Erschreckt bis zum Tode begann der Schultheiß sein Suchen und fand nichts. Schon glaubte er sein Leben dem Tode verfallen, da blinkt etwas hell aus dem Schatten eines Busches, da liegt ein schlafender Soldat, den Kopf auf dem Tornister ruhen lassend, und aus dem Tornister blinkt der Altarkelch. Gefunden! ruft laut der Schulze und zieht den Kelch hervor. Verwünschungen der Kameraden und Fußtritte wecken den Schlafenden, der ganz betäubt die Klage hört, und da tritt auch schon der Profoß heran mit dem Strick, und nach kurzer Frist bedeutete der Hauptmann ihn, den Dieb zu henken. Endlich hat dieser begriffen, um was es sich handelt, und beteuert laut seine Unschuld, und da alles nichts hilft und er zur Eiche hingedrängt wird, ruft er verzweiflungsvoll: So möge niemals, so wahr ich unschuldig sterbe, ein Eichbaum in diesem Walde grünen und aufkommen! So starb er, und starb unschuldig.
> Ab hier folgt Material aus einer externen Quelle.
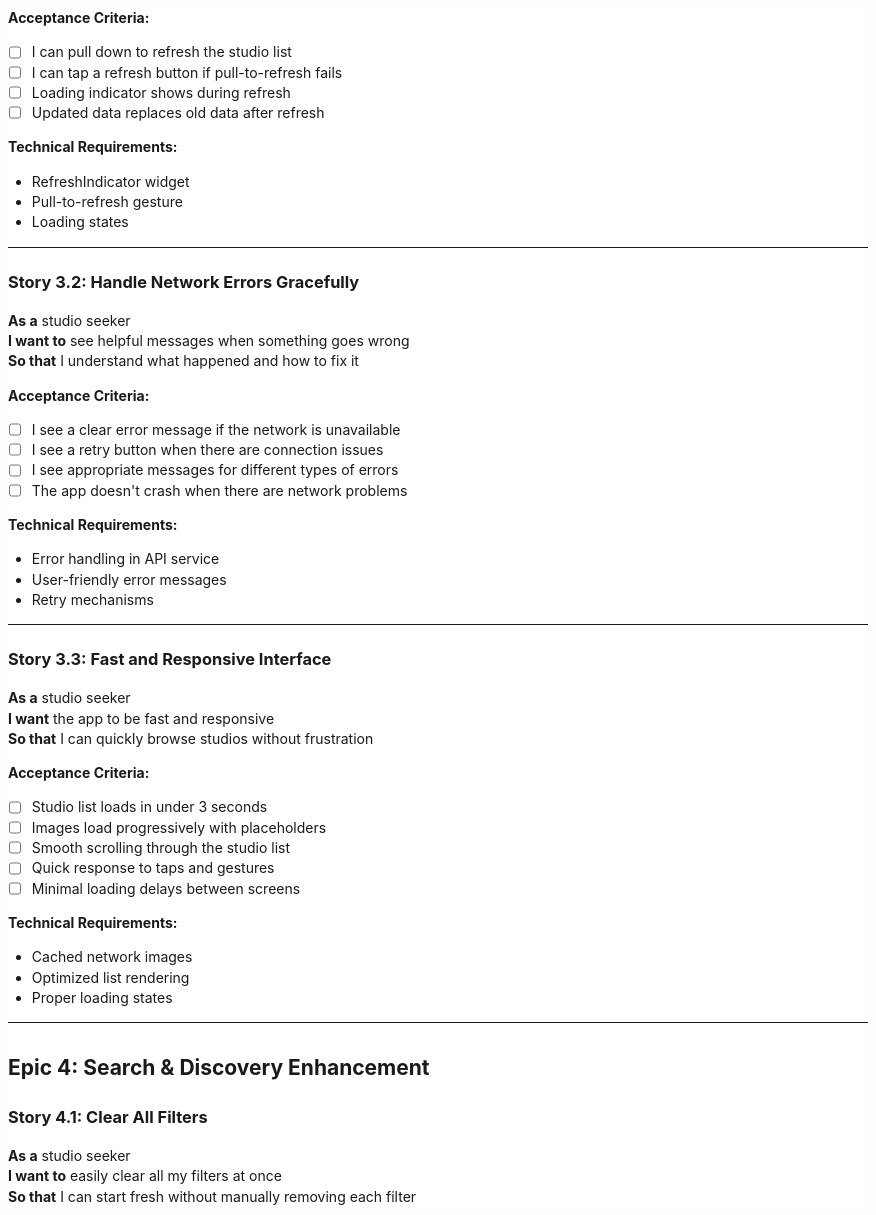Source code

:**Acceptance Criteria:**
- [ ] I can pull down to refresh the studio list
- [ ] I can tap a refresh button if pull-to-refresh fails
- [ ] Loading indicator shows during refresh
- [ ] Updated data replaces old data after refresh

**Technical Requirements:**
- RefreshIndicator widget
- Pull-to-refresh gesture
- Loading states

---

### Story 3.2: Handle Network Errors Gracefully
**As a** studio seeker  
**I want to** see helpful messages when something goes wrong  
**So that** I understand what happened and how to fix it  

**Acceptance Criteria:**
- [ ] I see a clear error message if the network is unavailable
- [ ] I see a retry button when there are connection issues
- [ ] I see appropriate messages for different types of errors
- [ ] The app doesn't crash when there are network problems

**Technical Requirements:**
- Error handling in API service
- User-friendly error messages
- Retry mechanisms

---

### Story 3.3: Fast and Responsive Interface
**As a** studio seeker  
**I want** the app to be fast and responsive  
**So that** I can quickly browse studios without frustration  

**Acceptance Criteria:**
- [ ] Studio list loads in under 3 seconds
- [ ] Images load progressively with placeholders
- [ ] Smooth scrolling through the studio list
- [ ] Quick response to taps and gestures
- [ ] Minimal loading delays between screens

**Technical Requirements:**
- Cached network images
- Optimized list rendering
- Proper loading states

---

## Epic 4: Search & Discovery Enhancement

### Story 4.1: Clear All Filters
**As a** studio seeker  
**I want to** easily clear all my filters at once  
**So that** I can start fresh without manually removing each filter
Der ihn aufhenkte, war der Dieb, der rasch und heimlich, als er des Hauptmanns Schwur hörte, den Kelch aus seinem Tornister nahm und in den des schlafenden Kameraden steckte. Kaum war nun der Kamerad gehenkt und der Schulze mit dem glücklich gefundenen und zurückerhaltenen Gottestischbecher nach Reichenbach zurückgeeilt, so erwachte die Natter des Gewissens in dem Henker, und er zitterte, wo er eines Eichbaums ansichtig wurde. Nirgend Rast und nirgend Ruhe findend, verließ er seine Fahne, ging zur Eiche zurück, schnitt den armen Kameraden ab, begrub ihn unter tausend bittern Reuetränen und knüpfte sich selbst an einen Ast der Eiche auf. Andere sagen, er habe sein Verbrechen dem Hauptmann eingestanden und dieser ihn alsbald am selben Baum sein Recht widerfahren lassen.

Auf der Heide aber starben bis auf die Hangeeiche alle Eichbäume ab, das machte die Verwünschung des unschuldig Gemordeten, und der Wald trägt keine mehr, selbst die Hangeeiche dorrte endlich ab oder ward vom Sturme gefällt.